● SOURCE TEXT
== == ==

JAKARTA LIFE'S STYLE

Indonesia’s parliament on Tuesday approved a bill to stop private cars using subsidised fuels early next year, a move that will cut public spending but increase pressure on inflation.

The policy, which will be implemented from March next year starting in Jakarta, has been pushed by the International Monetary Fund and the World Bank as a means of unlocking funds for infrastructure development.

“There are many people who are well-off but still benefit from fuel subsidies. This is unfair and off target,” said United Development Party lawmaker Romahurmuziy, who is on parliament’s energy commission.

“The richest 25 percent of the people here consume 77 percent of fuel subsidies. Subsidies should be geared toward those who are not well-off.”

Private car owners will have to pay market prices of around 5,600 rupiah (62 cents) for a litre of higher-grade fuel, instead of 4,500 rupiah at the subsidised price. Subsidised fuel will be available only for public transport and motorcycles, the ride of choice for scores of millions of Indonesians.

== == ==

(Stored data entries)
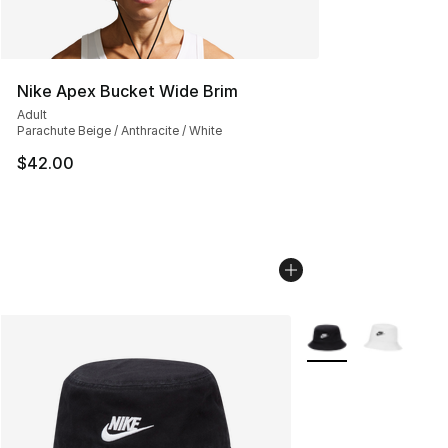
Nike Apex Bucket Wide Brim
Adult
Parachute Beige / Anthracite / White
$42.00
More Colors Availab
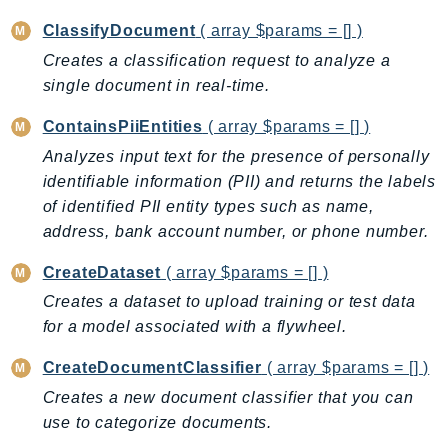
BedrockDataAutomationRuntime
ClassifyDocument
( array $params = [] )
BedrockRuntime
Creates a classification request to analyze a
Billing
single document in real-time.
BillingConductor
ContainsPiiEntities
( array $params = [] )
Braket
Analyzes input text for the presence of personally
Budgets
identifiable information (PII) and returns the labels
Cbor
of identified PII entity types such as name,
Chatbot
address, bank account number, or phone number.
Chime
CreateDataset
( array $params = [] )
ChimeSDKIdentity
Creates a dataset to upload training or test data
ChimeSDKMediaPipelines
for a model associated with a flywheel.
ChimeSDKMeetings
ChimeSDKMessaging
CreateDocumentClassifier
( array $params = [] )
ChimeSDKVoice
Creates a new document classifier that you can
CleanRooms
use to categorize documents.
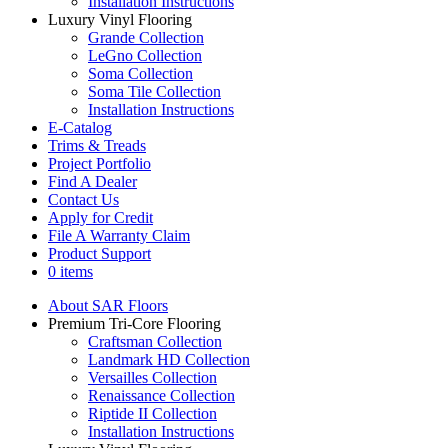
Installation Instructions
Luxury Vinyl Flooring
Grande Collection
LeGno Collection
Soma Collection
Soma Tile Collection
Installation Instructions
E-Catalog
Trims & Treads
Project Portfolio
Find A Dealer
Contact Us
Apply for Credit
File A Warranty Claim
Product Support
0 items
About SAR Floors
Premium Tri-Core Flooring
Craftsman Collection
Landmark HD Collection
Versailles Collection
Renaissance Collection
Riptide II Collection
Installation Instructions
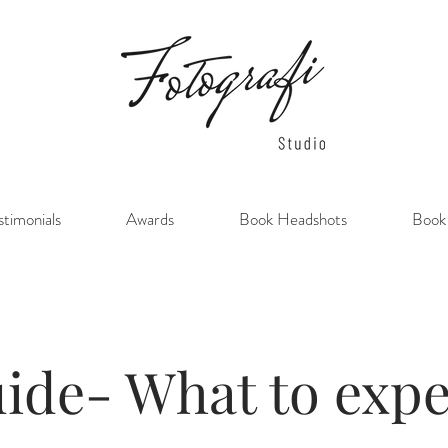
stimonials
Awards
Book Headshots
Book
ide- What to expe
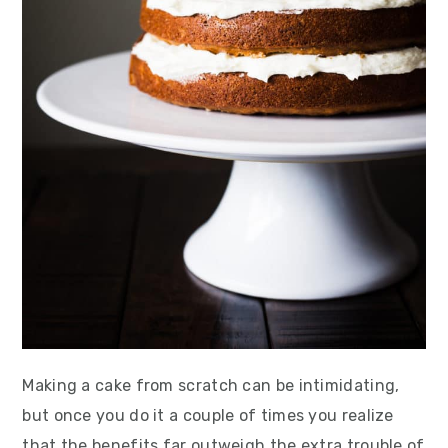
Making a cake from scratch can be intimidating,
but once you do it a couple of times you realize
that the benefits far outweigh the extra trouble of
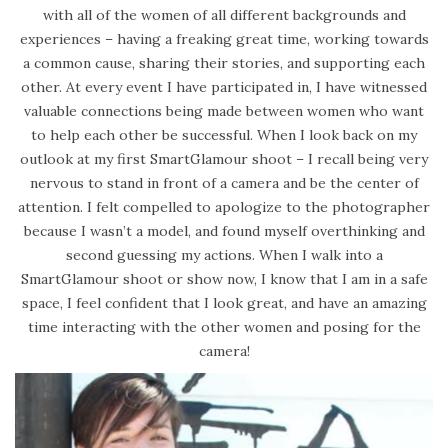
with all of the women of all different backgrounds and
experiences – having a freaking great time, working towards
a common cause, sharing their stories, and supporting each
other. At every event I have participated in, I have witnessed
valuable connections being made between women who want
to help each other be successful. When I look back on my
outlook at my first SmartGlamour shoot – I recall being very
nervous to stand in front of a camera and be the center of
attention. I felt compelled to apologize to the photographer
because I wasn’t a model, and found myself overthinking and
second guessing my actions. When I walk into a
SmartGlamour shoot or show now, I know that I am in a safe
space, I feel confident that I look great, and have an amazing
time interacting with the other women and posing for the
camera!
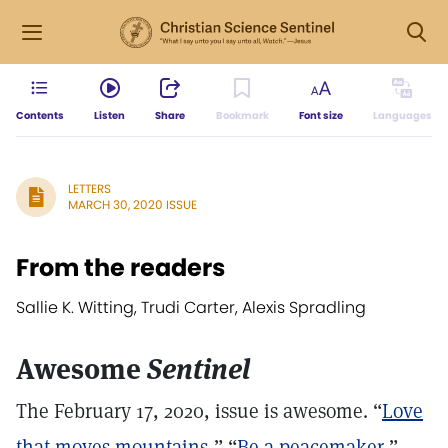
Contents
Listen
Share
Bookmark
Font size
Languages
LETTERS
MARCH 30, 2020 ISSUE
From the readers
Sallie K. Witting, Trudi Carter, Alexis Spradling
Awesome
Sentinel
The February 17, 2020, issue is awesome. “
Love
that moves mountains
,” “
Be a peacemaker
,”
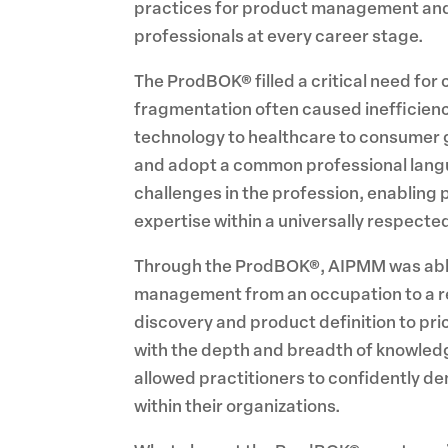
practices for product management and m
professionals at every career stage.
The ProdBOK® filled a critical need for 
fragmentation often caused inefficienc
technology to healthcare to consumer g
and adopt a common professional langu
challenges in the profession, enabling 
expertise within a universally respect
Through the ProdBOK®, AIPMM was able 
management from an occupation to a re
discovery and product definition to p
with the depth and breadth of knowledg
allowed practitioners to confidently dem
within their organizations.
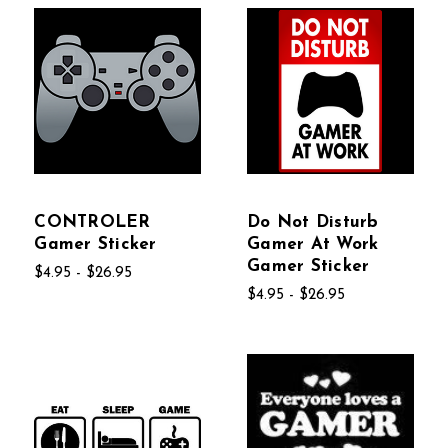
CONTROLER
Do Not Disturb
Gamer Sticker
Gamer At Work
Gamer Sticker
$4.95 - $26.95
$4.95 - $26.95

== == ==

● COMPLETE THE FOLLOWING
#1 Answer these questions from the article on Indonesia's fuel subsidy bill.
(a) In which city and from which month will the policy first be implemented?
(b) According to Romahurmuziy, what percentage of fuel subsidies is consumed by the richest 25 percent of the people?
(c) Who will still be able to get subsidised fuel?
#2 Continue the article on Indonesia's fuel subsidy bill from its last sentence.

● OUTPUTS FOR THE TASKS
#1
(a) Jakarta, from March next year.
(b) 77 percent.
(c) Public transport and motorcycles.

#2
However, the government warned that the scheme could boost inflation in the Jakarta area by as much as 0.15 percentage points next year. Inflation accelerated in November, with the consumer price index up 6.33 percent year on year, from 5.67 percent in October, putting pressure on interest rates.

The new rules for private cars will be applied to the rest of Java and Bali islands in the second half of 2011, and the rest of the country by 2013. Indonesian Transportation Society figures show there are about 10 to 12 million private cars and about 55 million motorcycles in Indonesia.

“As there are about five to six million private cars in greater Jakarta alone, the new policy could result in a significant reduction of private car usage in the area,” analyst Heru Sutomo said.

Finance Minister Agus Martowardojo said the new policy would likely cut the use of subsidised fuel by about nine percent to about 38 million kilolitres next year. Fuel subsidies which help make Indonesia’s retail gasoline prices among the cheapest in the world are forecast to cost some 89 trillion rupiah (9.8 billion dollars) in 2010.

Analysts say the money could be better spent on education, hospitals and infrastructure like roads and ports to boost growth and investment in Southeast Asia’s biggest economy. Environmentalists also argue the subsidies are wrong-headed given problems with air pollution and greenhouse gas emissions associated with the explosive growth in private vehicle ownership in the country.